[Extract Boundary: Start]

A Slow Burn in the U.S. Market
With greater barriers to entry at the national level, many people are focusing their efforts on independent wine bars and retail shops, where slow—but steady—progress is being made.
When Vine Street Imports started working with South African wine in 2015, they had their work cut out for them. “The first year was, I’m not going to say a struggle, but it was definitely getting people past that conversation of either, one, ‘I don’t need to buy South African wine from you because I get it from whomever else,’ or two, ‘Why would I buy it from you?’” says Meeker. “Year two was when … we started seeing much more consistent successes. I think it was just doing missionary work; It was getting out there, preaching the gospel of South Africa, door to door, account to account, as much as we could.”
At The Urban Grape, an independent wine store that dedicates more than 10 percent of their SKUs to South Africa, “anytime that we turn our focus to South Africa, we get a bump [in sales],” says Douglas. “At our September 2022 event, featuring Tinashe Nyamudoka, Rüdger Van Wyk [of Kara-Tara Wines], Berene Sauls [of Tesselaarsdal Wines], and Ntsiki Biyela [of Aslina], we had $35,000 in sales and over 1,080 bottles sold over six hours and two events. We just have to put it in their glass.”
As inflation continues to drive up prices for classic regions like Burgundy and Champagne, South Africa is also seeing more success in the on-premise channel. “We are primarily a Burgundy wine list,” says Lozelle, “but we’re starting to notice that’s becoming unsustainable, especially through your usual restaurant markups. We’re having to find wines that have these characteristics, but are from other regions.”
This is where South Africa really shines. “Show me what you have in your book from France that hits $18 wholesale and drinks like this 40-year-old-vine, delicious, single-vineyard Chenin that’s native-yeast fermented in old wood,” says Meeker. “I’m happy to have that conversation. I think that’s where [buyers] started to understand that if you sell these wines in a different way, you can get results and then eventually have a much larger conversation about South Africa.”
While South Africa can offer the quality and value that any wine drinker—or buyer—hopes for, there’s still a long road toward educating the U.S. market on the true value proposition of these wines. “South Africa is just a tiny drop in the world of wine, especially in America,” says Nyamudoka. “Most Americans don’t even know where South Africa is. You have to teach them where South Africa is first, then introduce them to the wine. I know for a fact that it’s not about quality; it’s just about the perception and it’s about the South African industry making a collective effort to market themselves.”

[Extract Boundary: End]
[Listed entries Boundary: Start]

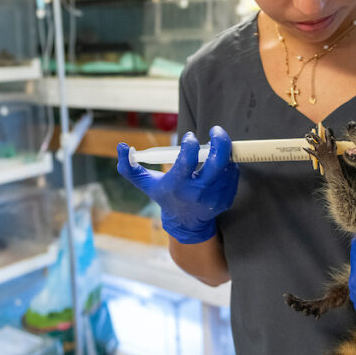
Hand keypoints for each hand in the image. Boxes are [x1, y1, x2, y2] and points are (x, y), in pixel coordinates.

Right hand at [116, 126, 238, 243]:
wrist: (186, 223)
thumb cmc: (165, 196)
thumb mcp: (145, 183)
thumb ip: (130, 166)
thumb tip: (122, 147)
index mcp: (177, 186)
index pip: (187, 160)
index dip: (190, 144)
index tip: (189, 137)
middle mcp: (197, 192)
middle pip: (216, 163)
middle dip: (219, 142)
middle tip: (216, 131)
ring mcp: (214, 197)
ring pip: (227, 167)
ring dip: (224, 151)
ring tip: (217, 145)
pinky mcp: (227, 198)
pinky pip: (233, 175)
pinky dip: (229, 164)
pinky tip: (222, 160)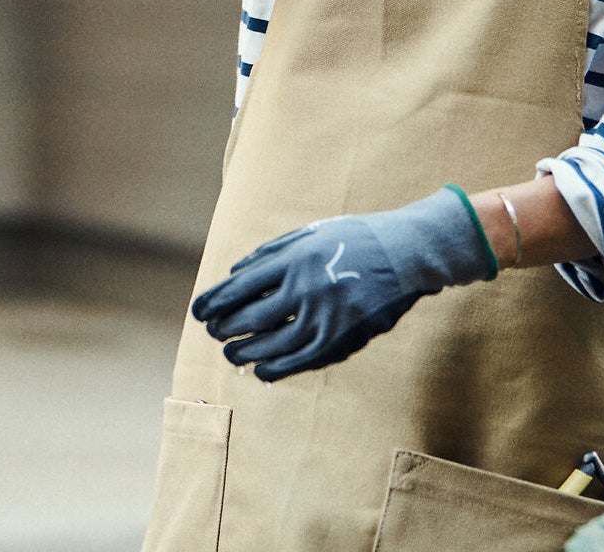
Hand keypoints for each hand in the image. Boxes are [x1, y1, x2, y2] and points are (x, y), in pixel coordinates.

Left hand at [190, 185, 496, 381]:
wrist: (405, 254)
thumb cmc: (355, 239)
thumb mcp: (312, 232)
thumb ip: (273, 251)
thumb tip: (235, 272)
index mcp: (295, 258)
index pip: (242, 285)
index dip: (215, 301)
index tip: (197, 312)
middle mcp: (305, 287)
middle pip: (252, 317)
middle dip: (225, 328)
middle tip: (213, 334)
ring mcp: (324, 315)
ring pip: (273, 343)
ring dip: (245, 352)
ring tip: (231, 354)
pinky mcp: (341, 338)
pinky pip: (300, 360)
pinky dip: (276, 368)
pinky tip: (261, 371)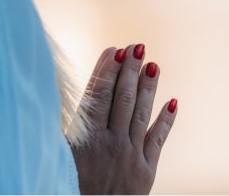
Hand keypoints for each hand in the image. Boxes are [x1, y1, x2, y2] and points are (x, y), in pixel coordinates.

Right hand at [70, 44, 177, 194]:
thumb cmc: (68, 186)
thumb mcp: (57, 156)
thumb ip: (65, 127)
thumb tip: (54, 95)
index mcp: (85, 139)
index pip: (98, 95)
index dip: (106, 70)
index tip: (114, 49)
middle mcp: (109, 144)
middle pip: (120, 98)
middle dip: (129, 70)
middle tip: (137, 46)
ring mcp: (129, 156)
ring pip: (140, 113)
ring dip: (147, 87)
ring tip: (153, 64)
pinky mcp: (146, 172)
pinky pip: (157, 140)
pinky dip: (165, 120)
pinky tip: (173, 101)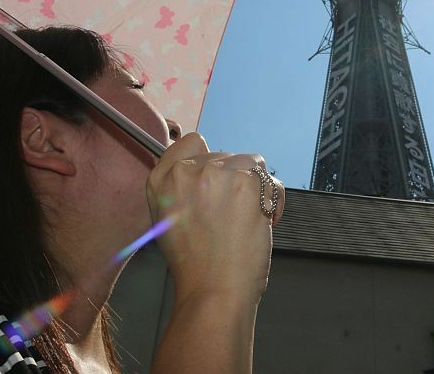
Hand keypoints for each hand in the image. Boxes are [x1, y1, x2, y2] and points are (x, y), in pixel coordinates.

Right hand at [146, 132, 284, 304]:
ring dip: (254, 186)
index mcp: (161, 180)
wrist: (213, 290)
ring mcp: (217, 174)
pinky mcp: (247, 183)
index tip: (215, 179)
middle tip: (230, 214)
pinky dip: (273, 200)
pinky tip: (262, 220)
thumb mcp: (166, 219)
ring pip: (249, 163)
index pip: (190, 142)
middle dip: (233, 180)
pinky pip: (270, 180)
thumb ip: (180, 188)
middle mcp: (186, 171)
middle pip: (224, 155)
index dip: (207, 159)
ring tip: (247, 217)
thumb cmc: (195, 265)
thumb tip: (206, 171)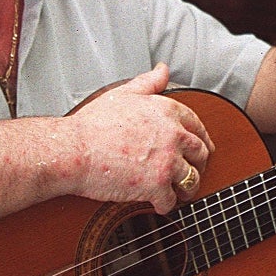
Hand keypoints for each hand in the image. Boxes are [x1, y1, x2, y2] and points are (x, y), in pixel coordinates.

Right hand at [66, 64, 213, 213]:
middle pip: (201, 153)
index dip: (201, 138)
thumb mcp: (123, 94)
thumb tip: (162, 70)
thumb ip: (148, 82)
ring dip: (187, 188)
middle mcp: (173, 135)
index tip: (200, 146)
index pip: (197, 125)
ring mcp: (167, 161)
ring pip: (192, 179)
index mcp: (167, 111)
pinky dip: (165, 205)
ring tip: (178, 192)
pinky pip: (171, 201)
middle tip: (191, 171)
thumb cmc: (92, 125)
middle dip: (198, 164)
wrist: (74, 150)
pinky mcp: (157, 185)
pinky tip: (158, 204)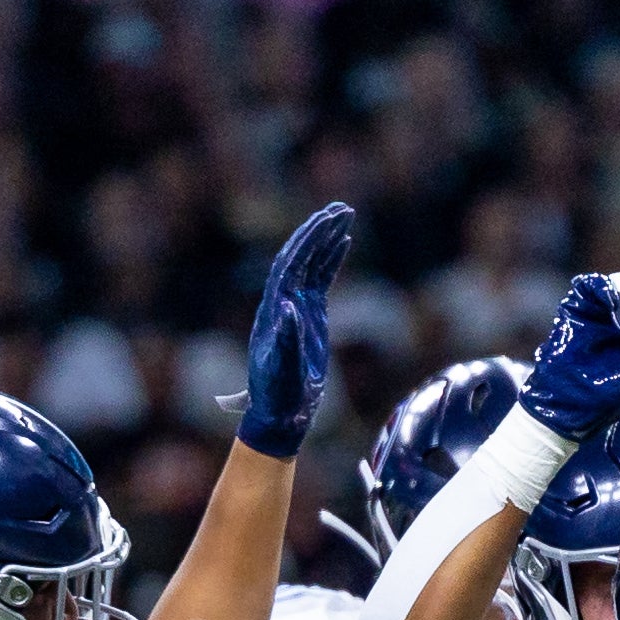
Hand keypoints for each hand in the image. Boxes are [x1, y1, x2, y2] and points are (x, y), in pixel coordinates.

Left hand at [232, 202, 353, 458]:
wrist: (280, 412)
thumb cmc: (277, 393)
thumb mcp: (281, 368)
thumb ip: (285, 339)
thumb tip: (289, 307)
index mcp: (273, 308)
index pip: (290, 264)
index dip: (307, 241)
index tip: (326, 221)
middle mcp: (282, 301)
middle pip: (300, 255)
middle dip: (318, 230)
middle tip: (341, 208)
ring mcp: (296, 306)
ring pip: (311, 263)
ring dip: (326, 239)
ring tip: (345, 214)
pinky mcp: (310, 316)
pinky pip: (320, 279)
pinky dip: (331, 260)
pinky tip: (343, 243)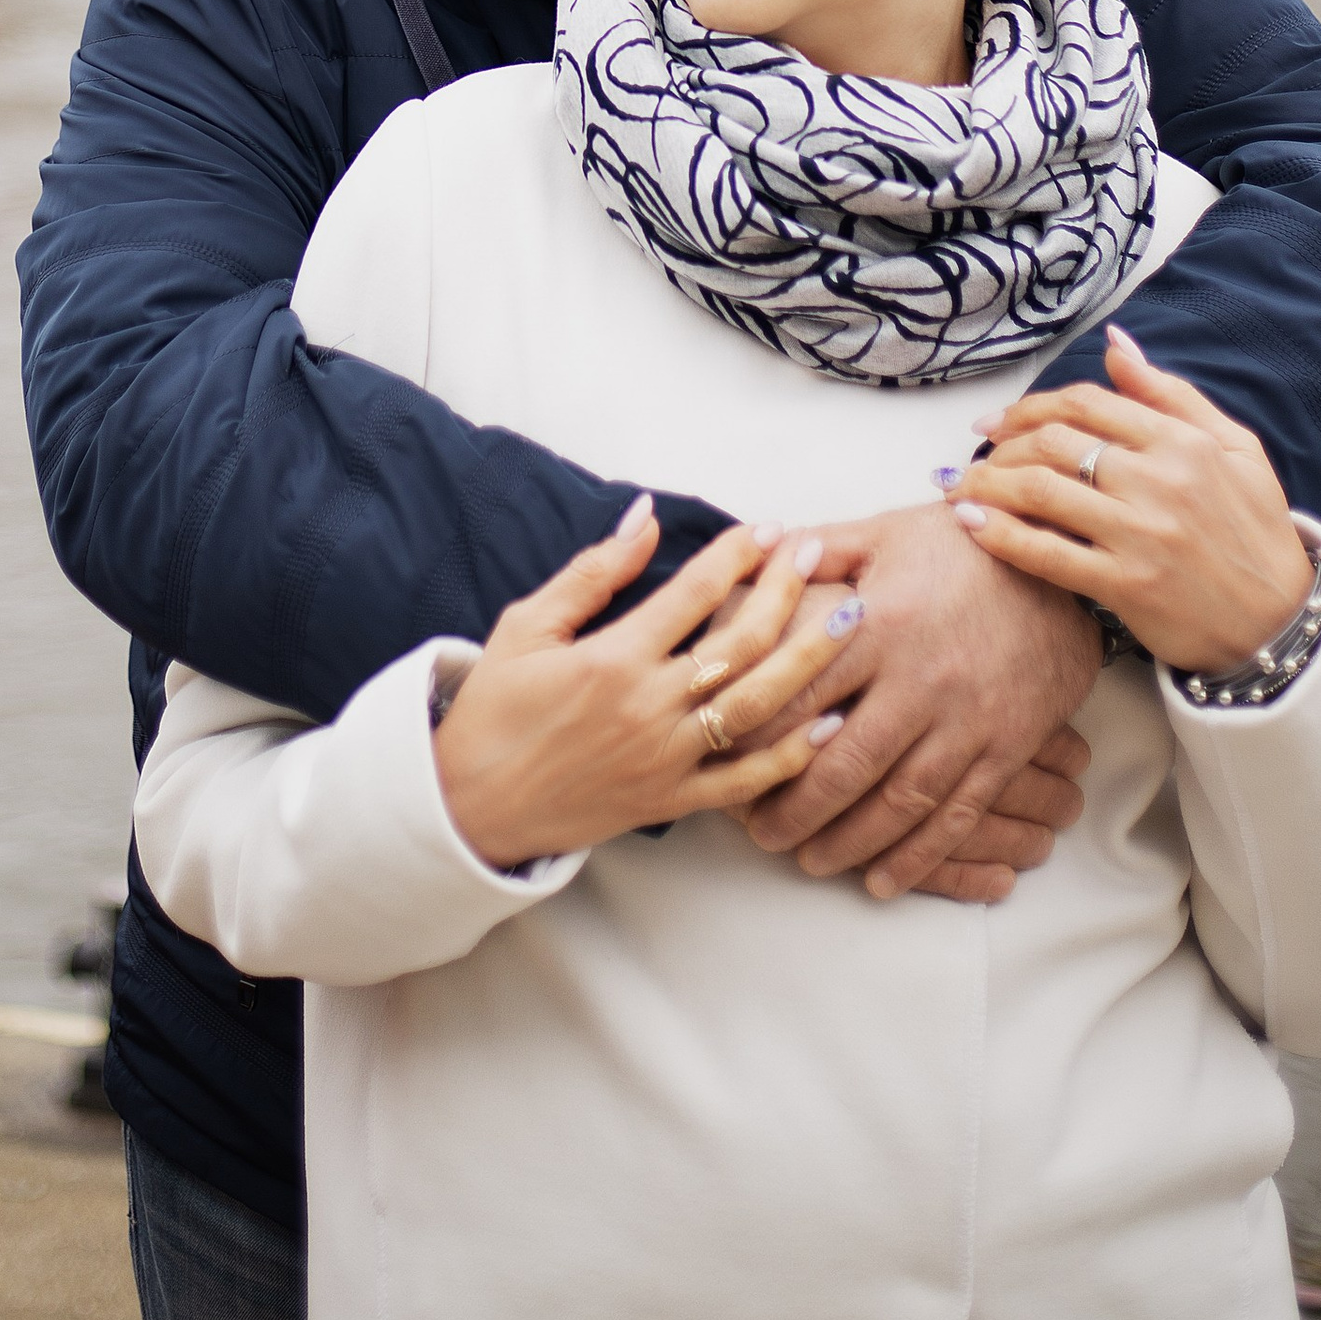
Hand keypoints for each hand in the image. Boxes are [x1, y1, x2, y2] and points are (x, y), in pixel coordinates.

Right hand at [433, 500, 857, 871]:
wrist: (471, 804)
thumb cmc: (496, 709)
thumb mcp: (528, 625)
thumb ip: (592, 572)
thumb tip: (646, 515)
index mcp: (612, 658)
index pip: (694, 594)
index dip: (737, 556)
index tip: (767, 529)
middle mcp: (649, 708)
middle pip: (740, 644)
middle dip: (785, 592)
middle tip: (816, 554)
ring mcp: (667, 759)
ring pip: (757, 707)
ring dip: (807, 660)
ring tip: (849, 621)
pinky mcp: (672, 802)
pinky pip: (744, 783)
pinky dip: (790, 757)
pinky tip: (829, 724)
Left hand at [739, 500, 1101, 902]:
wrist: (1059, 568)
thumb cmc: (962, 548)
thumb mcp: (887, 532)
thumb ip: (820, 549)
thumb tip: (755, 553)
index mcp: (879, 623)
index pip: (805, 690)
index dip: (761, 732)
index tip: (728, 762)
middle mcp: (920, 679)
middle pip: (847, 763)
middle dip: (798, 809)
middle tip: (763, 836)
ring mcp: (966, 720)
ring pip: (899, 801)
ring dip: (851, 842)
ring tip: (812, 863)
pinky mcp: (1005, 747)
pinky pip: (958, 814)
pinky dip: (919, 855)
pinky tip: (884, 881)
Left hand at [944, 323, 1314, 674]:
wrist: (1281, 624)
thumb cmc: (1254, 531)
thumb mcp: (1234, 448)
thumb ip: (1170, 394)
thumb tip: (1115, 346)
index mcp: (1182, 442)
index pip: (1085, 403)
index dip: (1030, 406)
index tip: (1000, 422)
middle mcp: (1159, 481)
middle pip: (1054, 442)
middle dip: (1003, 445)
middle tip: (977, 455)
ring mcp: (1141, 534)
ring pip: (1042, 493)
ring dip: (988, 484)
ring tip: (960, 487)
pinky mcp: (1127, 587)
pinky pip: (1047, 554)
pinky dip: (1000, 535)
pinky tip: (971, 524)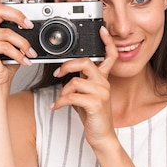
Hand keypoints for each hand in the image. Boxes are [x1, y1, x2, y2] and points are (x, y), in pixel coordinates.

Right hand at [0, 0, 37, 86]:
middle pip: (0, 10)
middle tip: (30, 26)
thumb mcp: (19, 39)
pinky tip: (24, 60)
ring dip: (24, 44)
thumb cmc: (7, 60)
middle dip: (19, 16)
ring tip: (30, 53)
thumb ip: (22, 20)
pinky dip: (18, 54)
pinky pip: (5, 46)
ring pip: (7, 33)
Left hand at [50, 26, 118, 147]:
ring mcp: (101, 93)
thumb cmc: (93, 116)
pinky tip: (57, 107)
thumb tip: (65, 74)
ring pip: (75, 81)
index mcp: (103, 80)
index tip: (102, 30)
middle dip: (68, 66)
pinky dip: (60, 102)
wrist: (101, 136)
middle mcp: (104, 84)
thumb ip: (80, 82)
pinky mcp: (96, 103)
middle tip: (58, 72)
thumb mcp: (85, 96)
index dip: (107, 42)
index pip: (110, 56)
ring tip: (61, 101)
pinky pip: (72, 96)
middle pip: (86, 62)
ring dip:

[Listed entries Boundary: End]

* **What to produce**:
Write out the South African wine text again, starting with "A Slow Burn" and going on through "is being made.", and replace "retail shops" with "bottle shops".

* **Task solution**:
A Slow Burn in the U.S. Market
With greater barriers to entry at the national level, many people are focusing their efforts on independent wine bars and bottle shops, where slow—but steady—progress is being made.